The eyes are often unsympathetic. Whatever. He gets it.

"Sometimes they only see the money. They don't see the sacrifice,'' the captain muses. "But it's hard. It's not easy when you're playing hurt or when you when have to constantly train, you can't eat whatever you want,'' he says.

"And I'm not complaining.''

Chara smiles as if anticipating my reaction. So-called sacrifices of the multimillion dollar athlete. Plenty of people do it. Even the ones who say he isn't overrated will say they think Chara's overpaid.

But for him, the money is a benefit realized because of his innate drive.
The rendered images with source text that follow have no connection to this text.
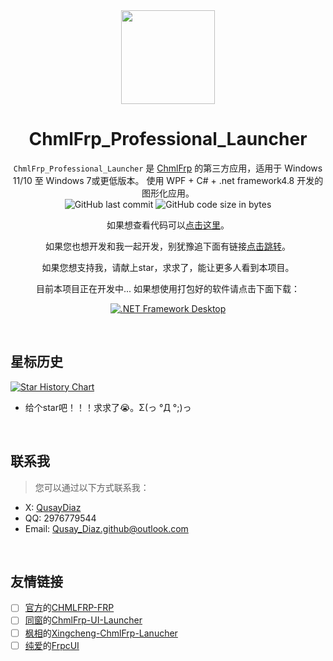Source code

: <div align="center"><img src=".github/icon/logo.ico" height="150" Width="150">

# ChmlFrp_Professional_Launcher
`ChmlFrp_Professional_Launcher` 是 [ChmlFrp](//preview.panel.chmlfrp.cn) 的第三方应用，适用于 Windows 11/10 至 Windows 7或更低版本。 使用 WPF + C# + .net framework4.8 开发的图形化应用。
</br>
![GitHub last commit](https://img.shields.io/github/last-commit/Qianyiaz/ChmlFrp_Professional_Launcher?logo=github) ![GitHub code size in bytes](https://img.shields.io/github/languages/code-size/Qianyiaz/ChmlFrp_Professional_Launcher?logo=github)

如果想查看代码可以[点击这里](/.cpl)。

如果您也想开发和我一起开发，别犹豫追下面有链接[点击跳转](#联系我)。

如果您想支持我，请献上star，求求了，能让更多人看到本项目。

目前本项目正在开发中... 如果想使用打包好的软件请点击下面下载：

[![.NET Framework Desktop](https://github.com/ChmlFrp/ChmlFrp_Professional_Launcher/actions/workflows/Build.yml/badge.svg)](https://github.com/ChmlFrp/ChmlFrp_Professional_Launcher/actions/workflows/Build.yml)
<div align="left"><br/>
 
## 星标历史

<a href="https://star-history.com/#ChmlFrp/ChmlFrp_Professional_Launcher&Timeline">
 <picture>
   <source media="(prefers-color-scheme: dark)" srcset="https://api.star-history.com/svg?repos=ChmlFrp/ChmlFrp_Professional_Launcher&type=Timeline&theme=dark" />
   <source media="(prefers-color-scheme: light)" srcset="https://api.star-history.com/svg?repos=ChmlFrp/ChmlFrp_Professional_Launcher&type=Timeline" />
   <img alt="Star History Chart" src="https://api.star-history.com/svg?repos=ChmlFrp/ChmlFrp_Professional_Launcher&type=Timeline" />
 </picture>
</a>

- 给个star吧！！！求求了😭。Σ(っ °Д °;)っ

</br>

## 联系我

> 您可以通过以下方式联系我：
- X: [QusayDiaz](https://x.com/QusayDiaz)
- QQ: 2976779544
- Email: <Qusay_Diaz.github@outlook.com>

</br>

## 友情链接
- [ ] [官方](https://github.com/TechCat-Team)的[CHMLFRP-FRP](//github.com/TechCat-Team/ChmlFrp-Frp)
- [ ] [同窗](https://github.com/boringstudents)的[ChmlFrp-UI-Launcher](//cul.chmlfrp.com/)
- [ ] [枫相](https://github.com/FengXiang2233)的[Xingcheng-ChmlFrp-Lanucher](//xcl.chmlfrp.com/)
- [ ] [纯爱](https://github.com/huqikuangmo)的[FrpcUI](//FrpcUI.chmlfrp.com/)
"I love it. I love being always being under that schedule. And I would still be even if I stopped playing hockey, I would always want to eat and live well and be healthy,'' he says. "But I don't know if many people can realize the pressure of always being on some schedule or if they would like it. It takes a lot of discipline, it takes a lot of dedication, a lot of focus. It should be a professional athlete is not just collecting big check.''

It could be the case with Zdeno Chara. But without a Stanley Cup raised over his head, people probably don't care. Until then, fans will question his moves without knowing why he makes them and they'll question his heart without knowing how hard it beats, for as long as he's captain.

Chara now knows that people doubt him. It's a good thing for the Bruins -- the best thing -- that he doesn't agree.